Her exit from the network ignited outrage on social media from industry colleagues and supporters, with some questioning whether gender discrimination played a role in her removal. Jeffrey Dvorkin, former director of the University of Toronto’s journalism program, said it’s a fair criticism and one that Bell Media will need to consider.
“I think they’re looking for a younger, different demographic and Omar Sachedina fulfills that,” said Mr. Dvorkin. “But I think Bell Media may not have appreciated, properly, the kind of loyalty that people have in radio and television audiences. There’s a real intimacy in broadcast journalism.”
Shari Graydon, the CEO and catalyst of Informed Opinions, an organization that advocates for women’s voices in media, called the treatment of Ms. LaFlamme “deeply troubling.”
“When you contrast Lloyd Robertson leaving at 77 and Lisa LaFlamme being essentially two decades younger than that, the optics are really bad,” she said in an interview, noting that Mr. Robertson had the opportunity to say his goodbyes on the network – as opposed to on social media.
Ms. Graydon also emphasized the significance of Ms.
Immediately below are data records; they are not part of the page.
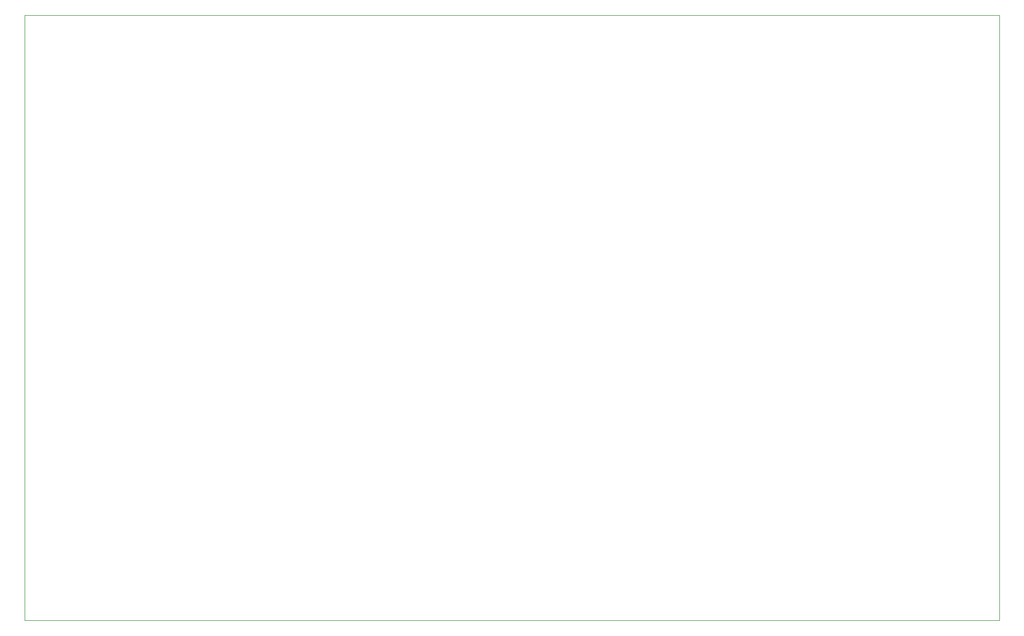
<source format=gbr>
G04 #@! TF.GenerationSoftware,KiCad,Pcbnew,(5.1.2)-2*
G04 #@! TF.CreationDate,2020-02-28T11:58:50-10:00*
G04 #@! TF.ProjectId,Esp32PrinterController,45737033-3250-4726-996e-746572436f6e,rev?*
G04 #@! TF.SameCoordinates,Original*
G04 #@! TF.FileFunction,Profile,NP*
%FSLAX46Y46*%
G04 Gerber Fmt 4.6, Leading zero omitted, Abs format (unit mm)*
G04 Created by KiCad (PCBNEW (5.1.2)-2) date 2020-02-28 11:58:50*
%MOMM*%
%LPD*%
G04 APERTURE LIST*
%ADD10C,0.100000*%
G04 APERTURE END LIST*
D10*
X182880000Y-29210000D02*
X25400000Y-29210000D01*
X182880000Y-127000000D02*
X182880000Y-29210000D01*
X25400000Y-127000000D02*
X182880000Y-127000000D01*
X25400000Y-127000000D02*
X25400000Y-29210000D01*
M02*

</source>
LaFlamme’s prior role within the public perception, both for women and girls considering the aspirations they can reach for, but also for boys and men, showing them that “women are as capable, as authoritative, as knowledgeable as their male colleagues.”
Concerns of discrimination against on-air journalists are not new. Almost 40 years ago, American TV anchor Christine Craft won a prominent case against her Kansas City station, alleging it demoted her for being “too old, unattractive and not deferential enough to men.” In 2019, five female anchorwomen sued the parent company of NY1, a well-known station in New York, alleging gender- and age-based discrimination. The anchors, who ranged in age from 40 to 61 at the time, settled their suit in 2020.
Robert Hurst, former president of CTV News, said in an interview on Monday that he was surprised at the announcement about Ms. LaFlamme but has no knowledge of what led to the decision. He declined to comment on the optics of her departure but spoke fondly of her career, having hired her at CTV many years ago.
“She was just a fabulous reporter travelling the country and the world for us and when it was time for Lloyd Robertson to step down, she was the obvious choice. I was obviously a big fan when we put Lisa into the anchor chair,” said Mr. Hurst. “Journalism was in her blood.”
Ian Hanomansing, who is one of the anchors of the competing CBC News national broadcast The National said on Twitter that Ms. LaFlamme’s departure left him speechless. “Lisa is among the very best at what she does. I know surprisingly arbitrary decisions can be made in this business but Lisa, you deserve better than this. Way better,” he wrote on Twitter.
Anchor Dawna Friesen of Global National similarity expressed shock. “Since we started working together years ago at CTV, I’ve watched you work your butt off and earn the respect of colleagues, competitors and viewers. None of us last in these gigs forever but seems to me you deserve better than this.”
Current and former politicians also sounded off on social media about Ms. LaFlamme being shown the door. Alberta NDP Leader Rachel Notley called her “a massive voice in Canadian media.” Former Liberal MP Catherine McKenna called the move to end her contract an “appallingly shoddy way to treat an incredible journalist.”